第二話 きっかけのはじまり
翌日、約束通りに屋上に行くと明日乃は既にフェンスにもたれて待っていた。
手にはコンビニの袋。どうやら、ここで昼食にするつもりらしい。
「あ、来た来た。ちゃんと来たね。少し遅いから、心配してたんだよ」
と明るい表情で小さく手を振っている。
「購買でパン買っていたら、揉みくちゃにされて……遅くなっちゃって、なんかゴメン」
学食まである、みいさと高校の購買部が何故にごった返すのかというと、この焼きそばパンが非常に美味いので争奪戦になるからなのである。
「えっと、それと……謝りついでに、これ」
海人は学生服の内ポケットから光沢のある白くて薄いが、しっかりとした箱を取り出して明日乃に手渡した。
「ん? なにこれ?」
箱を開けてみると、丁寧に包装された中から小さな青い花の刺繍と部分的にレースが入った白いハンカチが出てきた。
一瞬、明日乃は目を丸くし、ちょっとだけ上目遣いで海人を見る。
「これ……もしかして」
海人はかなり照れくさそうに二度頷いた。
明日乃はハンカチを手のひらに載せたり、嬉しそうに広げて見ていたりしている。
「血って、洗ってもなかなかとれないだろうから……ごめん」
「そ……」
“そんなことないよ、綺麗にとれたよ”と言いかけて彼女はその言葉を飲み込んだ。
かわりに微笑んで尋ねる。
「ね? どうして、このハンカチにしたの?」
たしかに駅前のバラエテイ―ショップには綺麗なハンカチは幾つもあったのだが、その中でも海人がこれに決めた理由があった。
「青い花の刺繍があって。それが、なんか気になって」
本当は、その花の色が明日乃の瞳の色に見えたからだ、とは恥ずかしすぎてとても言えない。
彼女は「ふぅん」と言って、しどろもどろになっている海人とハンカチを交互に見ながら嬉しそうにしている。
それから、ハンカチを折り畳んで胸のポケットから少し見えるようにして仕舞い、箱もブレザーのポケットに入れた。
「ありがと。これ、大事にするね」というと、そこから雰囲気が変わった。
どうやら、食い気が勝り始めたらしい。
「ね、食べながら話そうよ。座って座って」
フェンス際のコンクリ―トブロックは丁度良い高さだ。
そこに二人並んで座り、明日乃はコンビニの袋から大きめのクラブサンドとカフェオレを取り出した。

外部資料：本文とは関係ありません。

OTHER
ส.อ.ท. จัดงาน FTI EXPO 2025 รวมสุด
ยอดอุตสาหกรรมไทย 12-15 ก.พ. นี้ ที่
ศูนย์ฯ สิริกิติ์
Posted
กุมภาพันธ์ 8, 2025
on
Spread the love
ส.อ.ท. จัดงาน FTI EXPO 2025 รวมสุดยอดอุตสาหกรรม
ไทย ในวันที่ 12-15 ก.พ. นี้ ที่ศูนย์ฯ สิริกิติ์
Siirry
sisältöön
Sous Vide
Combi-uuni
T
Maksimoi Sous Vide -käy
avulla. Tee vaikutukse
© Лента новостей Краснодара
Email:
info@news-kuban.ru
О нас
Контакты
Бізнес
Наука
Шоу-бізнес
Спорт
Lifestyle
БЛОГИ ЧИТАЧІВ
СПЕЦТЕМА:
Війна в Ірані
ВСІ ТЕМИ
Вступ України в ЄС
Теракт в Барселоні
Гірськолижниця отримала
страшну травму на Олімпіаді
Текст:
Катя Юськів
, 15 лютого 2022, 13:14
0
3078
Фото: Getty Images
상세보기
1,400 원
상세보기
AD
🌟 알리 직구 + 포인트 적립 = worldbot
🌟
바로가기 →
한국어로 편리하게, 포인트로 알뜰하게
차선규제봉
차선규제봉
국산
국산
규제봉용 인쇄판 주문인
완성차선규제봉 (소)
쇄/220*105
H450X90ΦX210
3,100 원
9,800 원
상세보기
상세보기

一方、海人の方は激戦を突破してなんとか買えた焼きそばパンと小さな牛乳パックである。
明日乃はクラブサンドを軽く半分に割ると、その片方を海人に差し出した。
「それじゃ、足りないでしょ? 遠慮しないで食べてよ」
「いや……でも、せっかくだから頂こうかな」
受け取ってみると、かなりしっかりした生地のパンにキッチリと火が通り、具材も多めの割と歯ごたえがある美味しいクラブサンドだ。
しかし、こんなしっかりしたものを明日乃はこともなげに半分にしたが……本当は案外と怪力なのかと思いはじめたら美味しいのと可笑しいので笑みがこぼれる。
それを見て明日乃は満足そうに自分もクラブサンドにかじりつく。
しばらく二人でもぐもぐしていたが、カフェオレを一口飲んでから明日乃が質問をしてきた。
「あのさ、前から聞きたかったんだけれど、宇宙のことが好きなんだよね? どういうとこが好きなの?」
かなりストレートな質問だ。
普通の女子高生が「前から聞きたかったこと」にしては、やや突っ込んだ話題である。
「宇宙の何が好きってことだよね? え―と、なんか……そこから入るんだ? 明日乃さんて、ちょっと変わってるね」
にこやかに質問を質問で返す海人に、彼女は困った顏で理由を説明しだした。
「だって、宇宙を好きっていう人はいっぱいいるけれど、じゃあ何がすきなの? って聞くと、だいたいの人が壮大なスケールとか神秘的とか言い出すし。綺麗な写真が好きとかならまだ分かるんだけれど、占星術の話とか始めちゃう人もいちゃって。それ、宇宙の話じゃなくて人の話でしょ?」
(あ、この人、僕と全く同じ考えだ……)
それは科学寄りの考え方をする、とても稀有な人である。
とはいえ、この瞬間での海人は、明日乃といえど星座や神話の話が聞きたい程度だろうと思い込んでいた。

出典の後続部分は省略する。